There is a quiet assumption built into the way most search systems are evaluated. It says: the job of search is to find the right document, and a system that ranks the right document highly enough has done that job. The metrics — NDCG, MRR, recall at k — all reward this view. They are good metrics. They are also incomplete in a way that took us a long time to notice.

We built a search stack we are proud of. Lexical retrieval over the inverted index. Dense retrieval over a learned embedding space. Reciprocal rank fusion to combine the two without forcing their scores onto a single scale. A cross-encoder for reranking the top hundred candidates, trained on relevance pairs and run on GPU in roughly fifty milliseconds. A click-feedback loop with inverse propensity weighting to correct for the position bias that makes any naive CTR signal misleading. Each piece moved the headline metric by a few points. The composition was, by any standard ranking benchmark, very good.

It was also, in a quieter and harder-to-measure way, often wrong. Not in the rankings — those were fine. Wrong in what the system did with the documents once it had them. The model would read three retrieved passages and write a confident summary in which it conflated two of them, or generalized beyond what any of them said, or added a small synthesizing claim that was not supported by anything we had retrieved. The retrieval was correct. The answer was not. None of our metrics caught this, because none of them were measuring the thing we actually cared about: was the answer the user reads true.

So we added one more step. After the model produced its draft, we ran a natural-language inference pass over each claim against each cited source. Not to decide whether the documents matched the query — that battle had already been fought — but to decide whether the claim being made was actually entailed by the cited evidence. Anything below an entailment threshold was either flagged for the user or stripped from the response.

The first time we ran this on our internal corpus, we found that something on the order of forty percent of synthesized claims were either weakly supported or unsupported by the documents the system had cited as sources. The retrieval had been right. The model had been wrong about what its own retrieval said. We were not running a search engine. We were running a confident hallucinator with a citations veneer.

The reframe

This shifted what we believed search was for.

The conventional view treats search as a coverage problem: given a query, surface the documents most likely to contain the answer. The implicit assumption is that the user — or a downstream LLM — will read those documents and form a judgment. The system's responsibility ends at the document.
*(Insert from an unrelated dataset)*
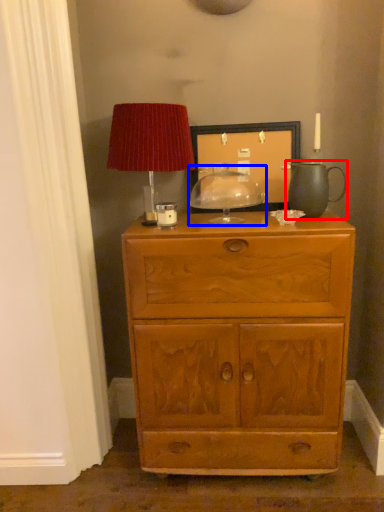
Question: Which object is further to the camera taking this photo, tea pot (highlighted by a red box) or candle holder (highlighted by a blue box)?

Choices:
 (A) tea pot
 (B) candle holder

Answer: (B)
The view we now hold treats search as a calibration problem: given a query, surface the documents and an honest accounting of what those documents actually establish. The system's responsibility extends to whether the answer it constructs is one a careful reader of those documents would also produce. Coverage is necessary. It is no longer sufficient.

The technical implications are unsubtle. You need verification, not only retrieval. You need a model that can decline to answer when its sources do not justify an answer. You need to make abstention a first-class action rather than a failure of recall. You need to be willing to tell the user "I found these documents but I could not write a confident summary of them," and to mean it.

What this costs

This stack is slower. A query that would resolve in fifty milliseconds against a vanilla BM25 endpoint takes us, on average, eight hundred milliseconds to a couple of seconds, depending on how many candidates survive into the verification stage. We do dense retrieval, sparse retrieval, fusion, cross-encoder rerank, generation, and entailment-checking. None of those steps are cheap.

We accept this. The alternative — fast and confidently wrong — is worse for users, and we believe is worse for the field. A system that loses a hundred milliseconds and finds the answer it deserves is not a tradeoff. It is the trade you should have been making all along.

What it earns you

There is a category of question — most of the interesting questions — where the work is not in finding documents but in deciding what those documents support. Whether two studies actually agree. Whether a source from 2019 has been superseded. Whether a confident-sounding claim is rebutted in the next paragraph nobody read. Calibrated search makes these questions answerable for the first time.

The frame we now use, internally, is this: finding documents is easy; deserving the user's trust is the actual job. Every component of the search stack — ranking, fusion, reranking, verification — is in service of that second sentence. The first one, by itself, is no longer enough.